Self-persuasion only works when you work with your emotions
Persuasion is hard to pull off when it comes to messy areas in life like relationships and happiness.
And that’s because as much as you can come up with all sorts of “logical” reasons to change your behavior — your emotional self (Inner Child & Ego/ Subconscious) run much of the show from behind the scenes.
And it takes a lot to persuade your emotional self to:
- Not be afraid to be alone
- Not take it personally
- Forgive already
- Get over that heartbreak
No amount of bullet-pointed conscious reasoning can remedy what are at core — emotional problems.
So in order to master the secret to self-help success — skillful self-persuasion — you need to be mindful of all of your emotions. Because if you don’t work with them, they’ll get in the way.
And you can read book after book after book after book — but just like in therapy — it won’t mean a thing if the message isn’t getting through to you.
So clear out those emotions so the messages do get through.
And choose healthy messages that promote mindful constructs and response ability.
{ 4 comments… read them below or add one }
Pretty enlightening Melissa, I’d like to read more about the distinctions between self-help media and professional therapists. I suppose one thing that self-help media lacks is the ‘human/personal touch’ that you get with a therapist. But even that aspect itself could be a double-edged sword for some, because at least with a self help book the whole thing can feel less confrontational for the reader.
The help provided is just simple black words on white paper, but a human being is all sorts of things, the delivery of their words, the dynamics between you and a therapist, they’re always in flux. Maybe you’ll accept one thing they say and not another, depending on a variety of exterior factors.
Regardless, I think all your points are valid. Especially the idea that you can already have made your mind up about something while in the process of seeking help on how to deal with it, or in this case, ‘purchasing’ help.
Cool, I’ll write more about this in the future. Drop another comment if you have any specific questions. :)
I’ve read some self-help books that are very warm and personable because the authors revealed their Souls. And then there are therapists that don’t do much but sit there and listen. It does go both ways. And yes it’s really easy to maintain blind spots while reading — that a professional could easily spot and call out.
I think the variety of exterior factors is tremendous, impacting the therapeutic exchange in subtle, subtle ways. Not to mention several of the assumptions about therapy and how it should go, that both clients and therapists may have.
I really love your point here, especially the quote about how you’ll never get more out of something than what you already know. I had not thought of that before.
On one hand, you’ll never be more motivated to learn something than when you have a personal interest. On the other, I think many (or most) people lack follow-through. Motivation is incredibly tough.
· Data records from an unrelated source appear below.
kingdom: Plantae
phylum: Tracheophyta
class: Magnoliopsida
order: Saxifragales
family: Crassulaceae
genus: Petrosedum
That’s why the diet-industry is so big, right? :)
I hope you post a follow-up article about the relationship between Self-Persuasion and Self-Perseverance. Not to hard to start something, but to continue? Especially when it is only yourself? Maybe that is why many people hire those professionals in the first place.
Yep, the diet industry is a boom because we’re really not all that healthy (and fit). The self-help industry is a boom because we really don’t feel like we “have control” over our lives.
If people actually followed through with the help-self they consume, it wouldn’t be such a huge repeat business. Or it would at least move in new directions, essentially growing upon itself.
But what do we get? A lot of the same old (dysfunctional) stuff being repeated, repackaged, and re-branded.
Sounds great, will definitely follow-up on this. I can tell you right now, it has a lot to do with the Ego. :)
Thanks for the comment and the request E West!